Finance professionals have to keep up with the times.
Your career depends on your ability to expand your knowledge in a fast-moving industry. That’s why you seek opportunities to learn new skills on the job, through professional development or by pursuing advanced degrees.
But do you pay the same attention to your people skills?
Complex tasks like mergers and acquisitions and enterprise resource planning involve more than number-crunching. As work becomes more collaborative, employers increasingly value soft skills — and their hiring choices reflect that. But unlike learning new software or mastering the new tax code, it can be a challenge to strengthen your interpersonal skills or even get an honest assessment of your strengths and weaknesses so you know what to work on.
We spoke with Aston Carter’s Kim Chedgy, an accounting and finance recruiter, to get an inside look at what soft skills are in demand and how to develop and showcase them. She offers three must-have skills for today’s finance professionals.
Ask your team members and your supervisor for feedback.
The days of the finance and accounting department being hidden away in a back room are long gone. To succeed, you have to be able to build strong professional relationships within the department, across the organization and with external stakeholders.
“With the complexity of large projects like mergers & acquisitions and ERP implementations, relationships are key,” says Chedgy. “How well you’re able to connect with people outside of your department and the organization can directly impact the big picture, like timeline and project goals.”
Chedgy notes that professionals who are adept at building positive relationships are also skilled at collaboration and teamwork.
“Accounting and finance departments need team players — people who can work well within the department and across the organization,” says Chedgy. “Hiring managers value employees who stay upbeat and help their teams stay positive.”
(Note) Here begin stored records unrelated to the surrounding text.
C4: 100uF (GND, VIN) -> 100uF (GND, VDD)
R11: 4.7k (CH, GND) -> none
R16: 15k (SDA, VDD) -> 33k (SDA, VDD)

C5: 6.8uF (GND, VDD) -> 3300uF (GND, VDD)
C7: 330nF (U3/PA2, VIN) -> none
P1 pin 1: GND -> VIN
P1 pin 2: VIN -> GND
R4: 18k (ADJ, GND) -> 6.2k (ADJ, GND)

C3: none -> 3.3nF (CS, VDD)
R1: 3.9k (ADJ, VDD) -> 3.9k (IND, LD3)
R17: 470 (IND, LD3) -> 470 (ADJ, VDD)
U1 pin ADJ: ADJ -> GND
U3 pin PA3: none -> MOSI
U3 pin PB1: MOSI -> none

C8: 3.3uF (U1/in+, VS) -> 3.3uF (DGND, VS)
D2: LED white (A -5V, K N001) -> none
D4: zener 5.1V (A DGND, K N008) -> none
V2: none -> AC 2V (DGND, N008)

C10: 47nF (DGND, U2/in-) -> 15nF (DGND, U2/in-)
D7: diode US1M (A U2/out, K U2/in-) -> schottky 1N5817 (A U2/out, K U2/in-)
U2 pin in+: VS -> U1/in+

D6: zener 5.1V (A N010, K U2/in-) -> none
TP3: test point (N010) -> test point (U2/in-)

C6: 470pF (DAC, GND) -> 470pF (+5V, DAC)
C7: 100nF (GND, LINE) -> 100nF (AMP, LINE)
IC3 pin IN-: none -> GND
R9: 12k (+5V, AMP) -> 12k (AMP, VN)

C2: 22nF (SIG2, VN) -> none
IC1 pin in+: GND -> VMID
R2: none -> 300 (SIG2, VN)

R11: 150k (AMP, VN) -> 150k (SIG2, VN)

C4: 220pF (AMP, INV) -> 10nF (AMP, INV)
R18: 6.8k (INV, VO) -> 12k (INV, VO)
Your job may start with numbers, but it ends with your ability to communicate what those numbers mean — to your team, to your supervisor and to your clients.
Whatever form it takes — an email to the marketing team to explain a compliance issue, a phone conversation to resolve a billing question or a presentation to a potential new customer — clear communication is key. That’s true no matter where you are in your career.
“Hiring managers look for strong communication skills at all levels,” says Chedgy, “from entry-level to senior management.”
In an industry that deals with constant change, it’s not surprising that employers look for people who are flexible and open-minded. “We’re always looking for people who can adapt to changing environments,” says Chedgy. She adds that being open-minded includes a willingness to learn new things in the field.
“You’ve got to embrace change and realize that there will always be new things for you to learn.”
When it comes to developing your soft skills, feedback is essential. “Don’t be afraid to ask your team members and your supervisor for feedback,” says Chedgy. “Just remember not to take it personally — it’s about your professional development.”
When you get performance feedback, whether it’s informal or part of an annual review, reflect on what you hear. Are there lessons learned that you can apply to future situations? Can you intentionally address areas for improvement?
Chedgy makes ongoing performance feedback a priority with the consultants she places.
“We touch base with contract employees and their managers within the first week and then monthly, with a final review at the end of the contract. It’s important to us that our people know what they’re doing well and where they can improve. That can lead to a permanent position or a positive recommendation for the next job.”
Unlike your technical skills, which you can demonstrate with your educational background and professional credentials, your soft skills can be difficult to prove. When highlighting these skills on your resume, Chedgy recommends the “show, don’t tell” approach.
“Be specific about your experiences,” says Chedgy. “If you were part of an accounts payable team, include the size of the group to show how you operate within a group. If you helped with a client billing issue, highlight that as part of your conflict resolution skills.”
The job interview is another opportunity to showcase your skills. Because interviews can be stressful, make sure you prepare well beforehand.
“We help our contractors prepare for their interviews and let them know what skills the employer is looking for,” says Chedgy. “We remind them of the basics of good communication — eye contact, active listening, smiling — and of the importance of that first impression. A good interview is a professional conversation between engaged human beings.”
While finance starts with numbers, in the end, it’s a people business.